Sam had the hundred dollars in gold he’d been advanced at the start of the trek, with a bit extra besides.
“How much do you need?” Remy asked.
Pepe Herrera gestured as if brushing the idea aside. “No, no, the gold is not for me, but for them, for the slave masters. No one needs a special invitation to attend the auction. No, the ticket of admission is a pocketful of gold. Hard cash is the only bona fides required.”
“I’ve got enough to make a fair showing,” Remy said, “with more available for the auction if needed.”
“Good! Shall we go?”
They crossed the plaza, going around the Palacio and continuing north on foot toward the opera house. The grounds were enclosed by an iron-spear fence eight-feet high. A cobblestone road led through the main gates, making a looping drive that curved through the gardens to the foot of the marble stairs, then back out again
“It was made so that the opera patrons could arrive by carriage to the performances. Never used, of course. No opera has ever been staged
at La Casa.

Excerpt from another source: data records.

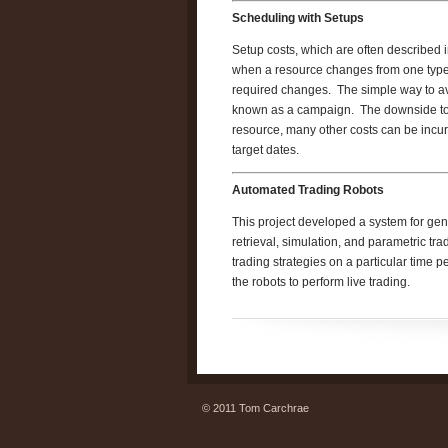
Scheduling with Setups
Setup costs, which are often described 
when a resource changes from one type o
required changes. The simple way to avoid
known as a campaign. The downside to a
resource, many other costs can be incur
target dates.
Automated Trading Robots
This project developed a system for gen
retrieval, simulation, and parametric tr
trading strategies on a particular time 
the robots to perform live trading.
© 2011 Tom Carchrae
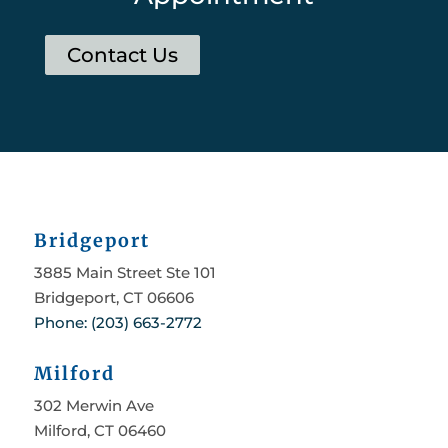
Contact Us
Bridgeport
3885 Main Street Ste 101
Bridgeport, CT 06606
Phone: (203) 663-2772
Milford
302 Merwin Ave
Milford, CT 06460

No touring company in the world will come to Pago, for fear that their prima donna sopranos and coloraturas will be stolen away and locked in a gilded cage like the veriest songbird,” Herrera said.

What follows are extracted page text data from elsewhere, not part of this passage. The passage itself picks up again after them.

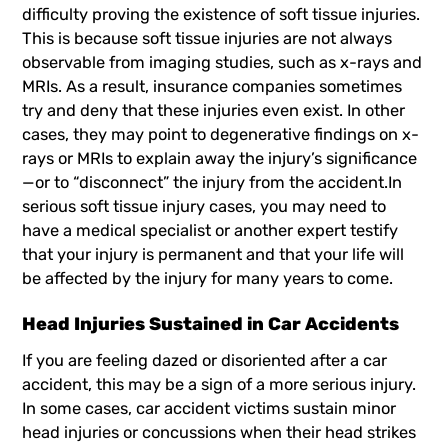
difficulty proving the existence of soft tissue injuries.
This is because soft tissue injuries are not always
observable from imaging studies, such as x-rays and
MRIs. As a result, insurance companies sometimes
try and deny that these injuries even exist. In other
cases, they may point to degenerative findings on x-
rays or MRIs to explain away the injury’s significance
—or to “disconnect” the injury from the accident.In
serious soft tissue injury cases, you may need to
have a medical specialist or another expert testify
that your injury is permanent and that your life will
be affected by the injury for many years to come.
Head Injuries Sustained in Car Accidents
If you are feeling dazed or disoriented after a car
accident, this may be a sign of a more serious injury.
In some cases, car accident victims sustain minor
head injuries or concussions when their head strikes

The main gates were open. Inside the gateway on the left stood a guard box.
The guards were two of Don Carlos’s vaqueros, his riders. They looked more like pistoleros than cattle tenders of the ranchero. They were armed with repeating rifles and gun belts.
“Good morning, men,” Herrera said. One grunted in acknowledgment, the other nodded. Herrera swept through the gates without slowing and Sam and Remy kept right up with him.
“That was easy,” Remy said.
“It gets harder at the opera house entrance. That is the real test,” Herrera said.
The grounds had once been handsomely landscaped, with lawns, box hedges, flowerbeds, straight and winding paths. There were pieces of marble statuary, nooks with stone alcoves, and small circular ponds.
All were long neglected now. The grass needed cutting, for it was ankle high. Weeds grew in the cracks between paving stones on the garden paths. The hedges needed trimming. The ponds were empty, dried up.
The opera house loomed ahead.
“That’s one of the damnedest things I’ve ever seen. And to find it here in Pago, of all places,” Sam marveled, shaking his head, half appalled, half bemused.
“It looks like a beached whale, a beached marble whale that washed up in the Espinazo,” Remy said.
“We call it La Casa de las Lloronas,” Herrera said.
“The House of Crying Women,” Sam said, nodding.
“Yes, that is how we name it—in private behind locked doors and shuttered windows, to be free of the spies of Don Carlos and Capitán Bravo.”
“That bad, huh? Are the spies so many?”
“Who can say? They don’t wear signs,” Herrera said, shrugging. “That is part of the problem—trust. Who to trust? Is the man sitting at the next table in the cantina working as the eyes and ears of Don Carlos?